Much to my surprise, I looked up to see our Siegfried strolling through the cabin while cradling a tiny pair of jeans.   He handed them over to me and explained that Mr. Hansen would have to appear on MTV in a few hours and has neglected to pack a change of clothes.   Seems about right, I thought.  But wait.

“If he doesn’t have a change of clothes, then what is he wearing?”

“Blanket.  I thought maybe you could put them in the oven. “  

So that’s what I did.  Midnite Vultures was currently nominated for a Grammy for Album of the Year and I just put the artist’s “trou” into a convection oven filled with pedestrian lasagna.  


We went about our service as normal, filling the cart with lasagna from the non-pants-bearing oven until every soul on board was sated with the savory, thick béchamel-coated goodness and could slam their seats back into each other's knees and rest easy for the remainder of their journey.

I anxiously returned to the galley and opened the oven door, pulled out the jeans for inspection while allowing a few lava-hot coins to fall from the wee little pockets and roll under the carts, never to be seen or heard from again.  I gave a quick sniff…ahh…lasagna pants…and returned them to their owner unscathed.  Beck was grateful to be clothed again, and thanked me for my efforts, commenting on the “fresh from the dryer” feeling.   It was my pleasure.  

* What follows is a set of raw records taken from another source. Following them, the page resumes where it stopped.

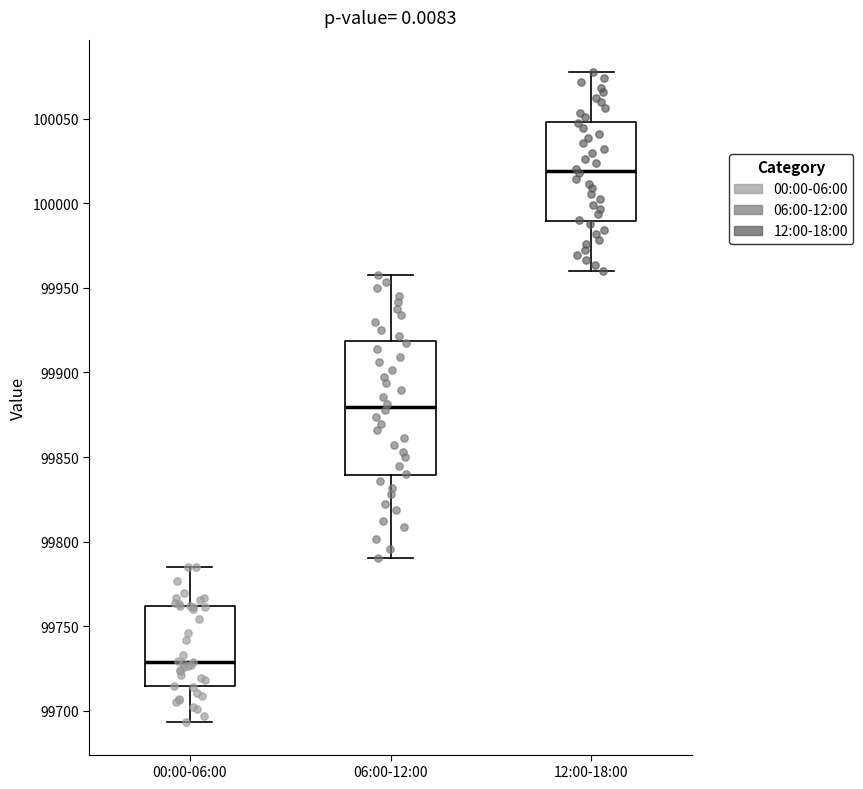

Which box's median line is the highest?

12:00-18:00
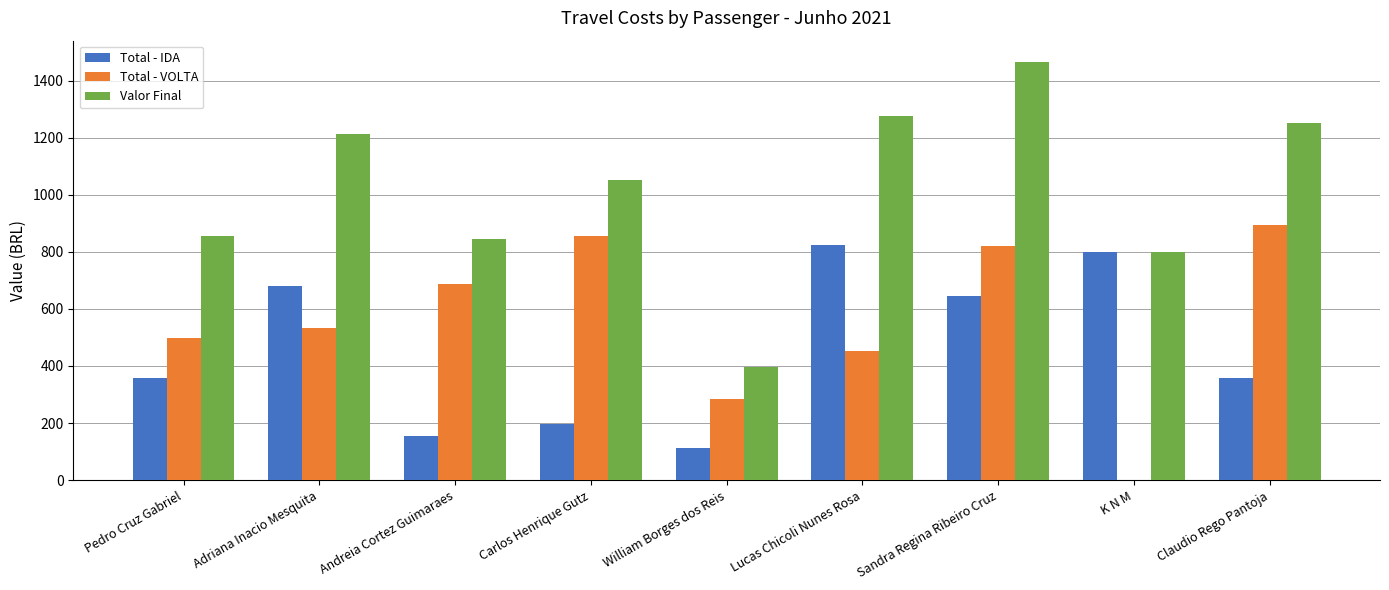

What value does the Valor Final series have at Sandra Regina Ribeiro Cruz?

1466.4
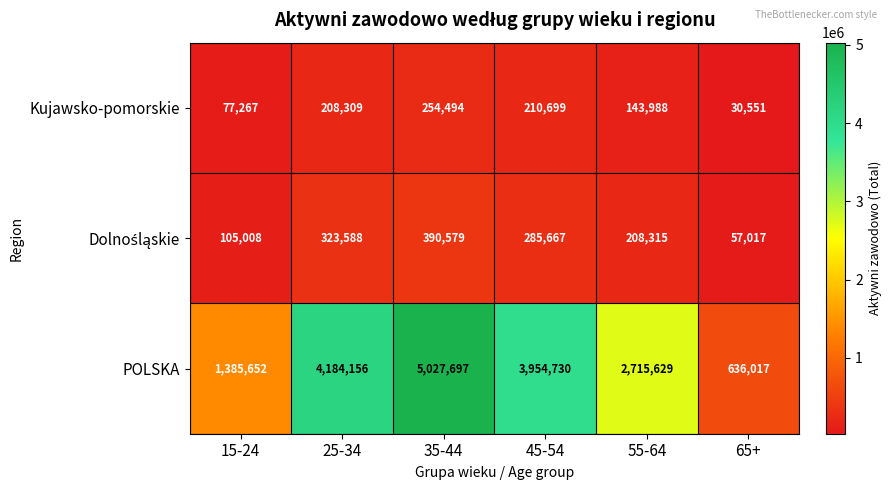

Between 15-24 and 65+, which series saw the biggest shift?

POLSKA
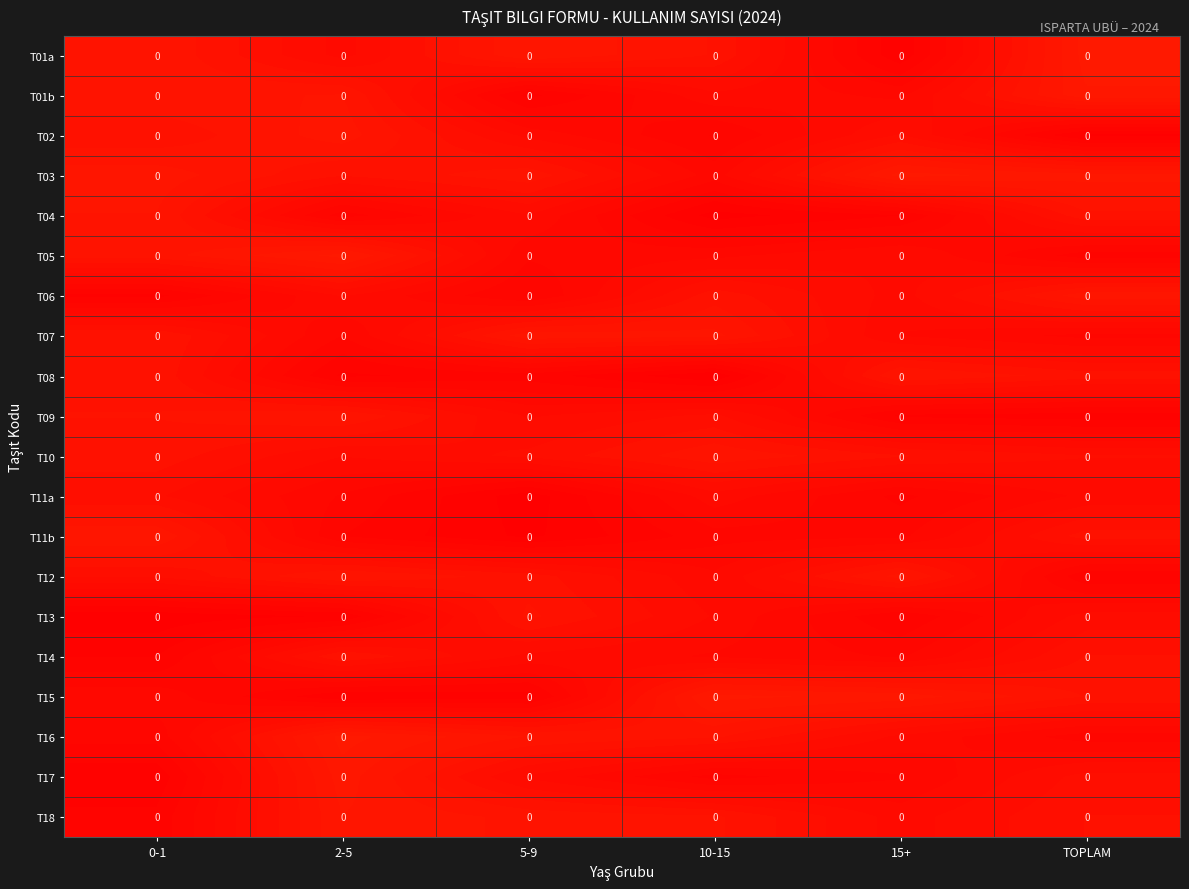

Which category has the highest value across all series?

TOPLAM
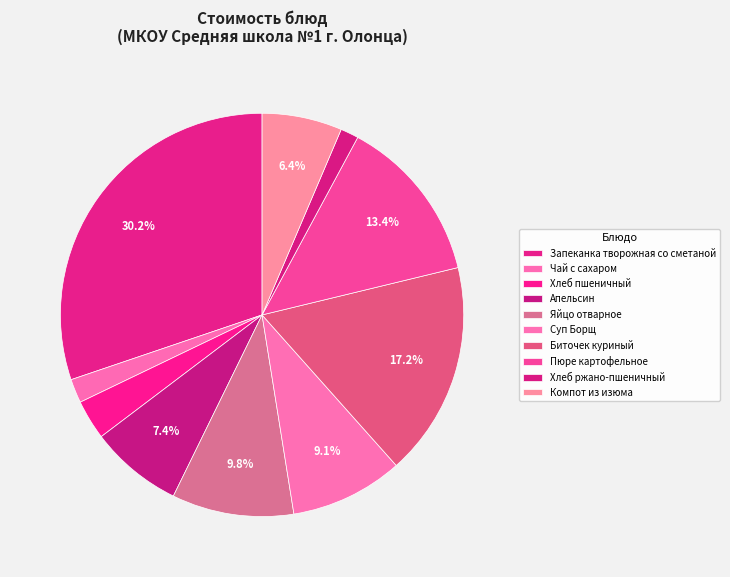

To the nearest percent, what portion does Чай с сахаром represent?

2%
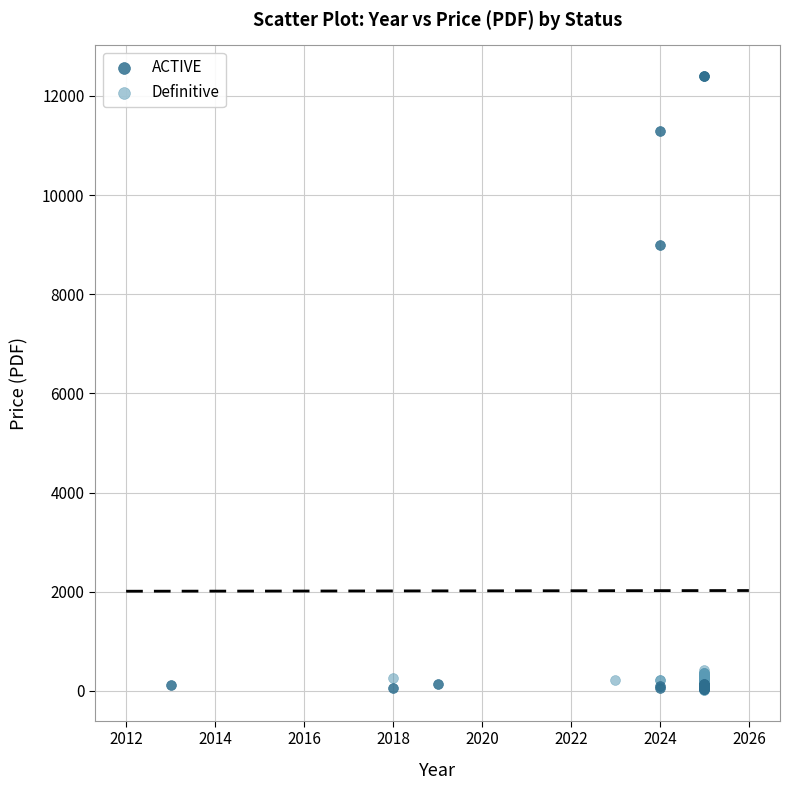

Which series reaches the maximum Y coordinate?

ACTIVE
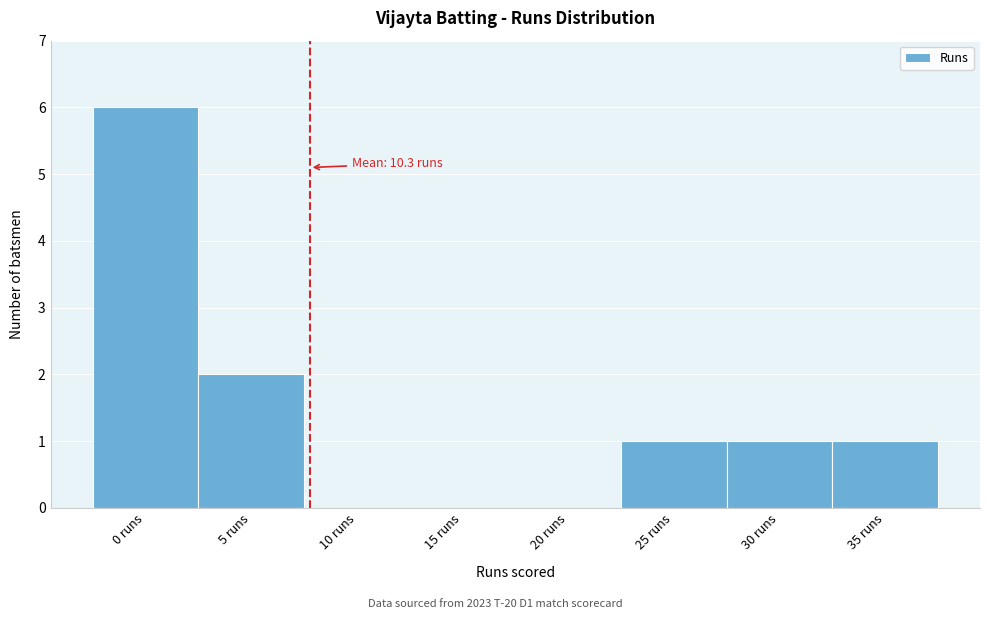

Reading left to right, what are all the values shown in this chart?

0 runs=6	5 runs=2	10 runs=0	15 runs=0	20 runs=0	25 runs=1	30 runs=1	35 runs=1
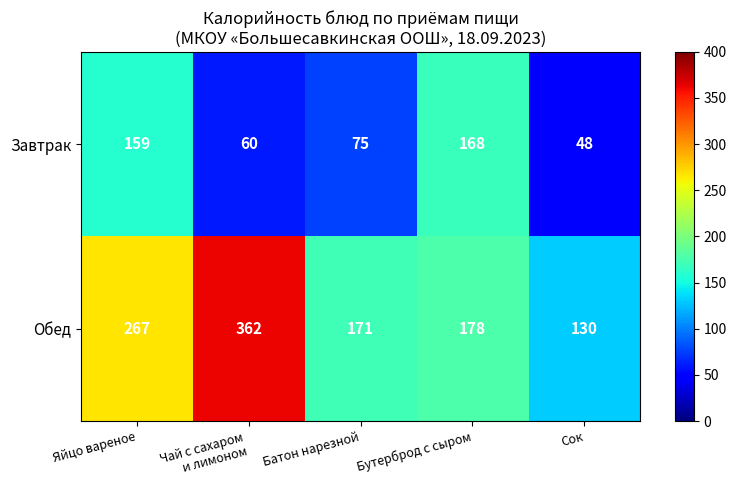

Reading left to right, extract all data points from this chart.

Завтрак: 159	60	75	168	48
Обед: 267	362	171	178	130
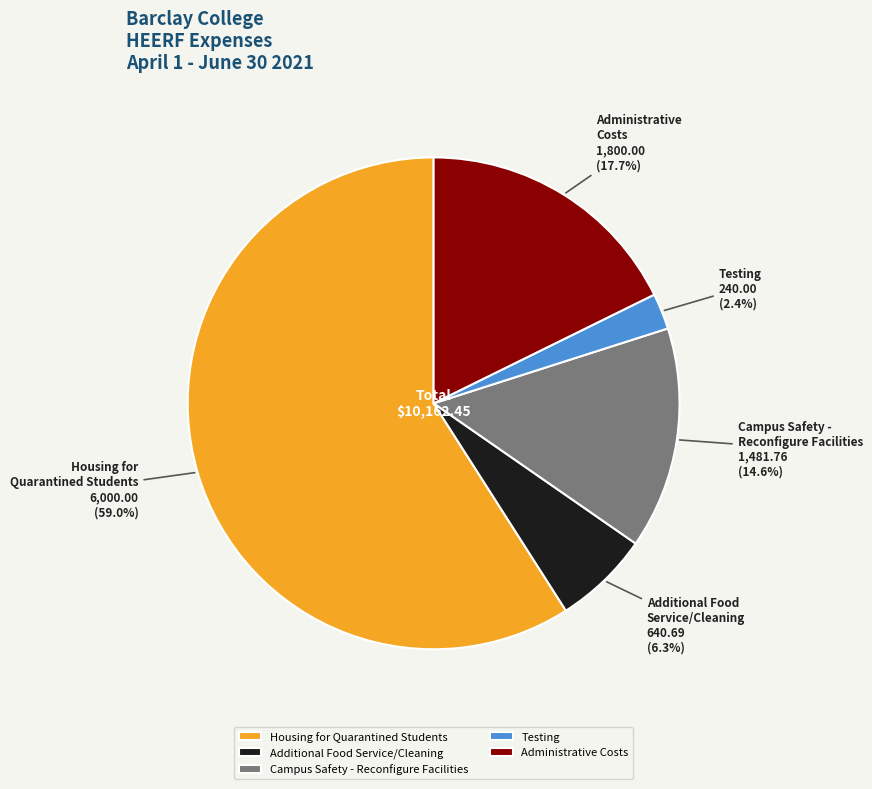

The Housing for Quarantined Students slice represents 59% of the pie. True or false?

True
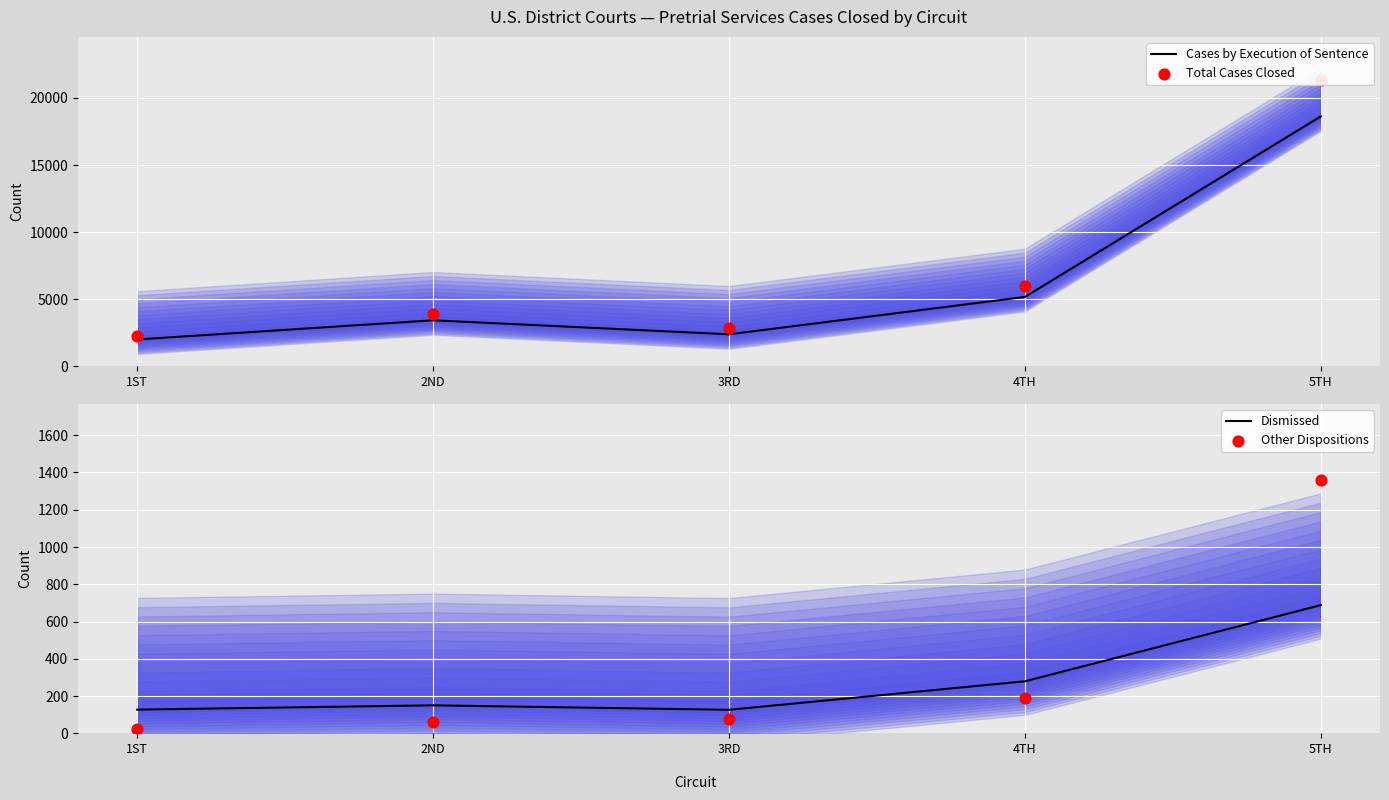

Which series has the largest total across all categories?

Total Cases Closed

A few days later, I was on a flight to West Palm Beach, when a man seated near the exit row rang his call button.  I floated down the aisle, fingertips of one hand gliding along the overhead bins, to the middle of the cabin.   

“Yes, Sir?”

“I seemed to have spilled my drink on myself.  Do you have any way to dry my pants?”

I looked down.  He was holding his pants and wearing nothing but his shorts.  

Yeah, I got this.  

Here is my version of veggie lasagne.   It consists of fresh spinach pasta with alternating layers of basil pesto and flavorful béchamel.  Garnish with Pecorino Romano, quality extra-virgin olive oil and toasted pine nuts.  I served it with ricotta mixed with a hint of lemon zest, on the side.  

I hope you enjoy making your own version of Lasagne ai Pantaloni.  Buon Appetito!